### THE DATA:
..........
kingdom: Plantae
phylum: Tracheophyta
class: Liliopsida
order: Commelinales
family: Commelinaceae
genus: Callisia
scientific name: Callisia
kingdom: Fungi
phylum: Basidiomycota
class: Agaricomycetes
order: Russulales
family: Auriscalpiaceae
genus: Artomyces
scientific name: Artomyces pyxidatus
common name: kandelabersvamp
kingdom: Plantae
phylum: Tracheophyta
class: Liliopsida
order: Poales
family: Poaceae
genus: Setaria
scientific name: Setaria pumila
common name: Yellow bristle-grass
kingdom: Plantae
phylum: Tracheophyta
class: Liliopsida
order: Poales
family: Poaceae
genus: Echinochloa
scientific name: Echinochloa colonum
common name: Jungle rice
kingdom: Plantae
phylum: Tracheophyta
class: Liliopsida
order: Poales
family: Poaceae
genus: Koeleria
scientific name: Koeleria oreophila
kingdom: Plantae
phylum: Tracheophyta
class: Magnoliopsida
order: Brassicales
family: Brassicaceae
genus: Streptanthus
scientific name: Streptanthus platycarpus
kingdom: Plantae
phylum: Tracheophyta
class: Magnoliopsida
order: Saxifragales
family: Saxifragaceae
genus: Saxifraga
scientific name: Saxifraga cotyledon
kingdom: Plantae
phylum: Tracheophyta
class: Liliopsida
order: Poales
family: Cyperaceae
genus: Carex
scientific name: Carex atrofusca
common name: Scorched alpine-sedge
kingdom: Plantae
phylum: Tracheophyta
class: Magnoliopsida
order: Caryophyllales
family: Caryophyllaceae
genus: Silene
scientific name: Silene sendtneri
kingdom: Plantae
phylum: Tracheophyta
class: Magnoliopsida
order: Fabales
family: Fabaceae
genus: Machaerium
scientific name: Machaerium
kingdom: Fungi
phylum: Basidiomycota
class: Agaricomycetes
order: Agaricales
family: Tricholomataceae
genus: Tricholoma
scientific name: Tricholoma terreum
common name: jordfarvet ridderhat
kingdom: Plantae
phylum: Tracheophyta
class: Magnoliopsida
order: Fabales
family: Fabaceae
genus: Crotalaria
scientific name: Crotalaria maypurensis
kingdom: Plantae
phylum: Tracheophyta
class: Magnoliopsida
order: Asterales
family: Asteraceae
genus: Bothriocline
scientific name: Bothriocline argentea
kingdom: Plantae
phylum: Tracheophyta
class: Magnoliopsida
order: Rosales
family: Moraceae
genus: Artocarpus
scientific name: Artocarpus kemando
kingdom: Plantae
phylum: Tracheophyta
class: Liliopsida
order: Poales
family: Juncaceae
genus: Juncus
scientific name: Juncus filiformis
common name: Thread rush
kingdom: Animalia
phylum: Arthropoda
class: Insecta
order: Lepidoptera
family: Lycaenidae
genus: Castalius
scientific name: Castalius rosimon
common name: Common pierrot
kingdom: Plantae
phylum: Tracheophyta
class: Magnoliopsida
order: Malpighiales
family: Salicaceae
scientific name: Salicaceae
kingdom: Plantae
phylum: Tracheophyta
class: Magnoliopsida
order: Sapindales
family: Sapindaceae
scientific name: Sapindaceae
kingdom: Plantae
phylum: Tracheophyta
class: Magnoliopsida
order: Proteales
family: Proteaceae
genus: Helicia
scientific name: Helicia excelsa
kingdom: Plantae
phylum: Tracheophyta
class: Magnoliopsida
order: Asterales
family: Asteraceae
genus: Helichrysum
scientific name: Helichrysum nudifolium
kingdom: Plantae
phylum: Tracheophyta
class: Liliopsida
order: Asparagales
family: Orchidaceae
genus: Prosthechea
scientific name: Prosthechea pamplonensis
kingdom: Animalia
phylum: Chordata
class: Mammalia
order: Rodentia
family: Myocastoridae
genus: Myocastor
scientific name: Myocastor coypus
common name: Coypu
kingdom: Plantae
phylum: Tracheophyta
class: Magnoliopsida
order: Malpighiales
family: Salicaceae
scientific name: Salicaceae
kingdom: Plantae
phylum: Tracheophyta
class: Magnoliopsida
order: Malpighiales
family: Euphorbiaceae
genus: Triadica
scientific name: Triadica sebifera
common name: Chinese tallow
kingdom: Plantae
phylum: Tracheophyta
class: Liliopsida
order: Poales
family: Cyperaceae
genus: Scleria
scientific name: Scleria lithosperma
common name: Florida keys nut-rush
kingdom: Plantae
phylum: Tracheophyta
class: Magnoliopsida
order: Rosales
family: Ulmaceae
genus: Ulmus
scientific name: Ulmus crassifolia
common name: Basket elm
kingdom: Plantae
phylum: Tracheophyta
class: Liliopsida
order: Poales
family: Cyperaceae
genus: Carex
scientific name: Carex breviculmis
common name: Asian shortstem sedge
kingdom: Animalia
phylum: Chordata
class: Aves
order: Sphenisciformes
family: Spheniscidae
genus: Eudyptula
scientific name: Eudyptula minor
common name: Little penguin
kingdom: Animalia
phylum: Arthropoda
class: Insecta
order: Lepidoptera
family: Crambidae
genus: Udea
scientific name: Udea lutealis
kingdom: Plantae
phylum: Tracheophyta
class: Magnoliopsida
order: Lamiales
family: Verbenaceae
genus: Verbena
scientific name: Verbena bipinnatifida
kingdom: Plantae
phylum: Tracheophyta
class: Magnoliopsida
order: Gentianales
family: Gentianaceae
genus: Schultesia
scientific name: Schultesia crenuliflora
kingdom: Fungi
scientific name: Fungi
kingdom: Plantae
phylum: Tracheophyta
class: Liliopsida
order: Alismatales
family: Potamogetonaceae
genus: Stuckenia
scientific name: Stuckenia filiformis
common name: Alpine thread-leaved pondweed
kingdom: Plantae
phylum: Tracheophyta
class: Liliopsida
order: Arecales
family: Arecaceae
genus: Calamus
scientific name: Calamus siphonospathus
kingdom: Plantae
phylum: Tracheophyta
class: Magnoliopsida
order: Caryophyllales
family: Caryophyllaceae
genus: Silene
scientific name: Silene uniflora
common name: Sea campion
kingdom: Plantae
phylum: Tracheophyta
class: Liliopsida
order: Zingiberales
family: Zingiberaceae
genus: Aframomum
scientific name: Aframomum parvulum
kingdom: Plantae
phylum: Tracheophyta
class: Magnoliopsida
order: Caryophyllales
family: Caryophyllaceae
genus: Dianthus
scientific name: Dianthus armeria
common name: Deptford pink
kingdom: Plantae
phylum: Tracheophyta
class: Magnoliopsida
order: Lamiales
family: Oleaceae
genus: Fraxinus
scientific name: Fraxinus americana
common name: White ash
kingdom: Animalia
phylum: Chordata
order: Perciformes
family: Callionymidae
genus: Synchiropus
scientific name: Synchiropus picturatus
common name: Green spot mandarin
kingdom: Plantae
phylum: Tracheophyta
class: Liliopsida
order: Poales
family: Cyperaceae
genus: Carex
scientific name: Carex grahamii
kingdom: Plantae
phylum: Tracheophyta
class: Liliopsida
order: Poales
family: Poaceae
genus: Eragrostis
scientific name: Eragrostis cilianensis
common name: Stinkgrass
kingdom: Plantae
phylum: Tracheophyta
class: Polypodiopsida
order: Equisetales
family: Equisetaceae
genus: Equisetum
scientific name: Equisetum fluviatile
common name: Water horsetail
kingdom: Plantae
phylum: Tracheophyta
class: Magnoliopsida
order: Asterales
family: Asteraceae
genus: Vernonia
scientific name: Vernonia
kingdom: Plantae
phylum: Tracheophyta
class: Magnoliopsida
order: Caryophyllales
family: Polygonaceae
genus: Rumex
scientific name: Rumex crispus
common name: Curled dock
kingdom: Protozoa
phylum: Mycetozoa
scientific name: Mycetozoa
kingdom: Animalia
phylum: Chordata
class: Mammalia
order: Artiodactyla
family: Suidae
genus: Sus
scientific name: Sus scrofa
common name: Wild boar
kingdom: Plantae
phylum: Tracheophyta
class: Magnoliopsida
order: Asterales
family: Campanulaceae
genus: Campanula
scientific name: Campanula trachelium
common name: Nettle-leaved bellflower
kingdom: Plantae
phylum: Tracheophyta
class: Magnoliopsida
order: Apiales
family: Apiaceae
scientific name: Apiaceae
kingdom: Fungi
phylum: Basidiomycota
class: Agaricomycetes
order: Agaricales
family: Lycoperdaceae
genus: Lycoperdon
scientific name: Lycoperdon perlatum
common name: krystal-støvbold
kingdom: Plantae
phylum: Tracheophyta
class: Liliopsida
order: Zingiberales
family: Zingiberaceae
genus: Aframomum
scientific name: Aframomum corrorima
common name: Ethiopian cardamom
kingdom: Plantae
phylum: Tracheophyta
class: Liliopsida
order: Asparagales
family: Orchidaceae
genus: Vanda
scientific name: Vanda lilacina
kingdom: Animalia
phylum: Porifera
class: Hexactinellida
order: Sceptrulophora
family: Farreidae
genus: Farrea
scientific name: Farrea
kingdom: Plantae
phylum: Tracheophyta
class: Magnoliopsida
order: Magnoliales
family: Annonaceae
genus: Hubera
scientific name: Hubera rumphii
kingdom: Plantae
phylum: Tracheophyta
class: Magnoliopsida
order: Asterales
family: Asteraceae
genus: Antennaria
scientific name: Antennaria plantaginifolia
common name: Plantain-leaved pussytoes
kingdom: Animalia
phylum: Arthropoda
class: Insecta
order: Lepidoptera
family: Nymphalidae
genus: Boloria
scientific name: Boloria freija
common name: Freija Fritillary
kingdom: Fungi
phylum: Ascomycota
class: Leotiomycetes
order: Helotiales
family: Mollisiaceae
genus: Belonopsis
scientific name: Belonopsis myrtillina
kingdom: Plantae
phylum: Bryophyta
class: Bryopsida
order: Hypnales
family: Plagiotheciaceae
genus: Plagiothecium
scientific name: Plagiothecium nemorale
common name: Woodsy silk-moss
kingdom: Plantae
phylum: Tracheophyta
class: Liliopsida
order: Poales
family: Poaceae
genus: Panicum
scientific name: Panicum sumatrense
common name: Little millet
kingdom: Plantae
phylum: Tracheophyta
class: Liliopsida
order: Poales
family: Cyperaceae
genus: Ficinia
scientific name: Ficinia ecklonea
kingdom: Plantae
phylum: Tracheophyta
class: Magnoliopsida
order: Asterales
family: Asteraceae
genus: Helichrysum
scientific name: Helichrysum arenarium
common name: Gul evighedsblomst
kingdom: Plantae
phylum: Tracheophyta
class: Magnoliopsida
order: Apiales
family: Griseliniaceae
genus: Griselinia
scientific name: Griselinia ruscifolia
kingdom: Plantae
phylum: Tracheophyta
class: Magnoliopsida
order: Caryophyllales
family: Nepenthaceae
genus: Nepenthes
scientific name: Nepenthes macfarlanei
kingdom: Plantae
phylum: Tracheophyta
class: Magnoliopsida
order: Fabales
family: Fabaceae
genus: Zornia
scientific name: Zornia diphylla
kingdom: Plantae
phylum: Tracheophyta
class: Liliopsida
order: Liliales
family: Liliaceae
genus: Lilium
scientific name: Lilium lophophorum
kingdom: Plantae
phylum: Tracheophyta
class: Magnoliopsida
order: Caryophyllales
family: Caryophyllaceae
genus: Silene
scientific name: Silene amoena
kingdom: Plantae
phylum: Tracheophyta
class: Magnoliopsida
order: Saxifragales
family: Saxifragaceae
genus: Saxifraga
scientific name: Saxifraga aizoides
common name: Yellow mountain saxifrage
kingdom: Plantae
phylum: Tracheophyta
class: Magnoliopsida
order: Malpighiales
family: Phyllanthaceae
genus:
..........
### INSTRUCTIONS TO FOLLOW:
Reproduce the listing above word for word, from its first line through the line containing "scientific name: Bothriocline argentea", with both of those lines included.

### RESPONSE TO THE EXERCISE:
kingdom: Plantae
phylum: Tracheophyta
class: Liliopsida
order: Commelinales
family: Commelinaceae
genus: Callisia
scientific name: Callisia
kingdom: Fungi
phylum: Basidiomycota
class: Agaricomycetes
order: Russulales
family: Auriscalpiaceae
genus: Artomyces
scientific name: Artomyces pyxidatus
common name: kandelabersvamp
kingdom: Plantae
phylum: Tracheophyta
class: Liliopsida
order: Poales
family: Poaceae
genus: Setaria
scientific name: Setaria pumila
common name: Yellow bristle-grass
kingdom: Plantae
phylum: Tracheophyta
class: Liliopsida
order: Poales
family: Poaceae
genus: Echinochloa
scientific name: Echinochloa colonum
common name: Jungle rice
kingdom: Plantae
phylum: Tracheophyta
class: Liliopsida
order: Poales
family: Poaceae
genus: Koeleria
scientific name: Koeleria oreophila
kingdom: Plantae
phylum: Tracheophyta
class: Magnoliopsida
order: Brassicales
family: Brassicaceae
genus: Streptanthus
scientific name: Streptanthus platycarpus
kingdom: Plantae
phylum: Tracheophyta
class: Magnoliopsida
order: Saxifragales
family: Saxifragaceae
genus: Saxifraga
scientific name: Saxifraga cotyledon
kingdom: Plantae
phylum: Tracheophyta
class: Liliopsida
order: Poales
family: Cyperaceae
genus: Carex
scientific name: Carex atrofusca
common name: Scorched alpine-sedge
kingdom: Plantae
phylum: Tracheophyta
class: Magnoliopsida
order: Caryophyllales
family: Caryophyllaceae
genus: Silene
scientific name: Silene sendtneri
kingdom: Plantae
phylum: Tracheophyta
class: Magnoliopsida
order: Fabales
family: Fabaceae
genus: Machaerium
scientific name: Machaerium
kingdom: Fungi
phylum: Basidiomycota
class: Agaricomycetes
order: Agaricales
family: Tricholomataceae
genus: Tricholoma
scientific name: Tricholoma terreum
common name: jordfarvet ridderhat
kingdom: Plantae
phylum: Tracheophyta
class: Magnoliopsida
order: Fabales
family: Fabaceae
genus: Crotalaria
scientific name: Crotalaria maypurensis
kingdom: Plantae
phylum: Tracheophyta
class: Magnoliopsida
order: Asterales
family: Asteraceae
genus: Bothriocline
scientific name: Bothriocline argentea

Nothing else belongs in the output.